Virginia State’s First-Year HBCU Lacrosse Programs Are on the Right Path


Virginia State, an NCAA Division II member, becomes just the third men’s varsity program and fourth women’s varsity program among HBCU schools.

At Virginia State, two of the newest members of the athletic department are frequently referred to as ‘the twins.’ Although not biologically related, Shaun Church and Ashley Lawrence were both hired over a year ago as the initial head coaches for the men’s and women’s lacrosse programs.

Their similar paths and shared priorities since arriving on campus in Petersburg served as the catalyst for the nickname from their colleagues.

“We’re constantly talking with each other and collaborating on the things we are trying to do to get these programs started,” Church said. “There are a lot of common issues we are facing.”

Recruiting players, building a schedule, finding assistants and coordinating operational logistics have been just a few of the tasks both coaches have tackled. Both are now managing their first fall ball seasons in preparation for their inaugural varsity campaigns in the spring.

Virginia State, an NCAA Division II member, becomes just the third men’s varsity program and fourth women’s varsity program among HBCU schools. Historically Black Colleges and Universities are institutions of higher education that were established before the Civil Rights Act of 1964 with the intention of primarily serving African Americans.

“With so many new players, I’m focusing this fall on getting buy-in to the system,” said Church, who won a JUCO national championship as a player at Onondaga (N.Y.) Community College and two more as a transfer at Salisbury. “It’s about understanding our mission and gaining some miles together.”

Church’s buy-in for the 35 players on his men’s roster is based on the acronym MUDD, which represents the four pillars of his coaching philosophy (Mental, Understanding, Discipline, Dedication). He says it’s the foundation of everything that he hopes to build in the VSU program.

Similarly, Lawrence is helping a roster of 20 girls, including 16 freshman, get acclimated to the demands of college athletics.

“Even something like fall competition is new to most of our kids,” said Lawrence, who was a three-year captain at Howard. “Basically, everyone is a newcomer. I’m trying to help them understand what the level of work is that is needed of them. We’re figuring it out together.”

Virginia State’s women hosted a first-of-its-kind HBCU Play Day earlier this month, welcoming Howard, District of Columbia, Delaware State and club teams from Morgan State and Spelman. The significance of the event was not lost on Lawrence.

“Having four varsity programs with four minority coaches is rare, but it’s a strong force in the lacrosse world,” she said. “It’s a strong push forward.”

Lawrence acknowledged that Virginia State’s commitment to establishing varsity lacrosse programs goes beyond just putting players on the field. It’s about creating a new narrative.

“I tell our girls that, ‘You have to know your why.’ This game is bigger than just playing,” she said. “Our goal is to make the minority world more focused on our sport.”

The message from the other coaching twin to the men’s team members is quite similar.
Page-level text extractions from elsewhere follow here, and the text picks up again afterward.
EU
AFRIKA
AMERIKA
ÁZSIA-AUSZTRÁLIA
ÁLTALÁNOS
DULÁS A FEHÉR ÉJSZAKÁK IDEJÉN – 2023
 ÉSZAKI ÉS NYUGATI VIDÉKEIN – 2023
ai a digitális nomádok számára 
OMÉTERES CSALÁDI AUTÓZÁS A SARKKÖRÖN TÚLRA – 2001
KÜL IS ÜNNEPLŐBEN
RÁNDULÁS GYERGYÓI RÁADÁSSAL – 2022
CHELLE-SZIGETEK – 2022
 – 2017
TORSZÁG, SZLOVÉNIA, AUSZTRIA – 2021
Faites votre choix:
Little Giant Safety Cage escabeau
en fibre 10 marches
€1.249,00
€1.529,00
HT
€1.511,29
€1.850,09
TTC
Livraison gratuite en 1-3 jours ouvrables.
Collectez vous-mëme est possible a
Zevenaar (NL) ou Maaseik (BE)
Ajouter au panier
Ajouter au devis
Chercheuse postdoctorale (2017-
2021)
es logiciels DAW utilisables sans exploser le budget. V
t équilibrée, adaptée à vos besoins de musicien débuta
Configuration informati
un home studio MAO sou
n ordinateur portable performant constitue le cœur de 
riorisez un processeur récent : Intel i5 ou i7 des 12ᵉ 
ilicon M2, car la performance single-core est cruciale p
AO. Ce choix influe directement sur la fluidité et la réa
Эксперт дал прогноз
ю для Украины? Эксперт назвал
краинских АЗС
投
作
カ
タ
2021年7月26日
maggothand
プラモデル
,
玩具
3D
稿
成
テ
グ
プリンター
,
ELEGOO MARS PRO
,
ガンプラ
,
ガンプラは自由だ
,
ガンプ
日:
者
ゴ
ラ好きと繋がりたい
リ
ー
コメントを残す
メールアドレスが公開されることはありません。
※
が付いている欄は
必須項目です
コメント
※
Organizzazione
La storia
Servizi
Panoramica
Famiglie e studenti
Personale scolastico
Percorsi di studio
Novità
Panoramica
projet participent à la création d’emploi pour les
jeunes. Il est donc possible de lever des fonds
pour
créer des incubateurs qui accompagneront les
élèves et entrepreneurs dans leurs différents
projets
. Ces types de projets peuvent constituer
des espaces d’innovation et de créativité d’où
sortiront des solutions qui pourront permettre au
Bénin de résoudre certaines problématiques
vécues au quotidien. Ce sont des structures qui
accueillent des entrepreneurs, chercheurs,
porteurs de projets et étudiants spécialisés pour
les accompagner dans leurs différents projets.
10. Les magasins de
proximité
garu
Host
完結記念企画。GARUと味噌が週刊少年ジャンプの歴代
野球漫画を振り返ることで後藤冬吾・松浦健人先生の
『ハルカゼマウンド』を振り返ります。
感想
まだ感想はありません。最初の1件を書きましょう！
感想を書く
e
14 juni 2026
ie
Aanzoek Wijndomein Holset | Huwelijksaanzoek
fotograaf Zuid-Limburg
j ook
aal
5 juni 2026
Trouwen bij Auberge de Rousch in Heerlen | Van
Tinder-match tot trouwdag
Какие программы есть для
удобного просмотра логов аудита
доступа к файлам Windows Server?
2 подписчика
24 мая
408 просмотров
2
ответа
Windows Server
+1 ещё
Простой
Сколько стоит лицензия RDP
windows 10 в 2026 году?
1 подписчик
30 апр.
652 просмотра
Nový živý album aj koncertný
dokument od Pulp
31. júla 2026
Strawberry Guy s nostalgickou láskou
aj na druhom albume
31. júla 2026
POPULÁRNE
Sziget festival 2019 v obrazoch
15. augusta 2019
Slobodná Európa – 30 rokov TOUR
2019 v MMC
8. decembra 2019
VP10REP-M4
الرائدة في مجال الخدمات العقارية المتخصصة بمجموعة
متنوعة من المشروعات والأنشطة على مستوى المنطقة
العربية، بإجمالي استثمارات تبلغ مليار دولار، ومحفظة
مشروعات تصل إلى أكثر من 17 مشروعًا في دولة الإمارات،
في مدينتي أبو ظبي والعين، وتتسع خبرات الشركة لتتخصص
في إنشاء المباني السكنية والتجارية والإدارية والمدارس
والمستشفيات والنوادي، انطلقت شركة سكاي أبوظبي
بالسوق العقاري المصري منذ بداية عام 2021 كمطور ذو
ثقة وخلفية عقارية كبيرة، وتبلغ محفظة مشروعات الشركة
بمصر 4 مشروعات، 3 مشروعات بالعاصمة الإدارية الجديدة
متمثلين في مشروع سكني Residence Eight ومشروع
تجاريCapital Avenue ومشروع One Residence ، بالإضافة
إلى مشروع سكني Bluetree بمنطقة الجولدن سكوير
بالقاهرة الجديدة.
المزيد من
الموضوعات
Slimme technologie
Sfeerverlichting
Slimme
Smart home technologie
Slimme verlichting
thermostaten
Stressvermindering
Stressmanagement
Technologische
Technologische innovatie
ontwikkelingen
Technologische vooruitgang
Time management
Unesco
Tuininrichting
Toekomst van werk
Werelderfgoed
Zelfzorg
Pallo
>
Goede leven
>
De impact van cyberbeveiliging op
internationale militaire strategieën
“I remind them that it’s not just about you, but also about those who will come after you,” Church said. “The other thing we ask is, ‘How much are you willing to bend to be a part of something bigger?’”

Virginia State’s men’s team scrimmaged at fellow HBCU Hampton last weekend and left Church feeling encouraged with his team’s early development.

“I’m very pleased with how competitive and gritty we are,” Church said. “I think we’ve also identified some of our leaders and playmakers.”

Among those on-hand for last weekend’s scrimmage was Lloyd Carter, who launched the Hampton men’s program in 2016 and was the school’s head coach for its first four seasons. Carter is now serving as a lacrosse advisor for Virginia State and noted that the start-up process at an HBCU includes one very important element that can’t be overstated.

“You have to really educate and indoctrinate the administration because they are not truly familiar with lacrosse,” Carter said. “You have to help the administration understand the level of the financial investment that is needed.”

While much has already been accomplished at Virginia State as the teams draw closer to their first varsity campaigns, more work, both on and off the field, lies ahead. Both head coaches highlighted the same priority during different conversations.

“We really need dedicated locker rooms for our lacrosse teams,” Church said. “We have good facilities here, but our teams need a place that belongs to just lacrosse.”

Discussions are also in progress with several existing conferences that could welcome both Virginia State squads as affiliate members. The Trojans are slated to compete as independent programs in 2024, with the men currently facing a 12-game schedule and the women having an 11-game slate.  Among other benefits, a conference affiliation would be a boost for both coaches in scheduling games.

“We just want to keep moving forward in getting the things that our players deserve,” Lawrence said.

Carter is impressed by the progress he has seen from the programs as their first varsity seasons draw near.

“Virginia State is doing a great job taking lacrosse from a concept to reality,” he said. “They are on the right path.”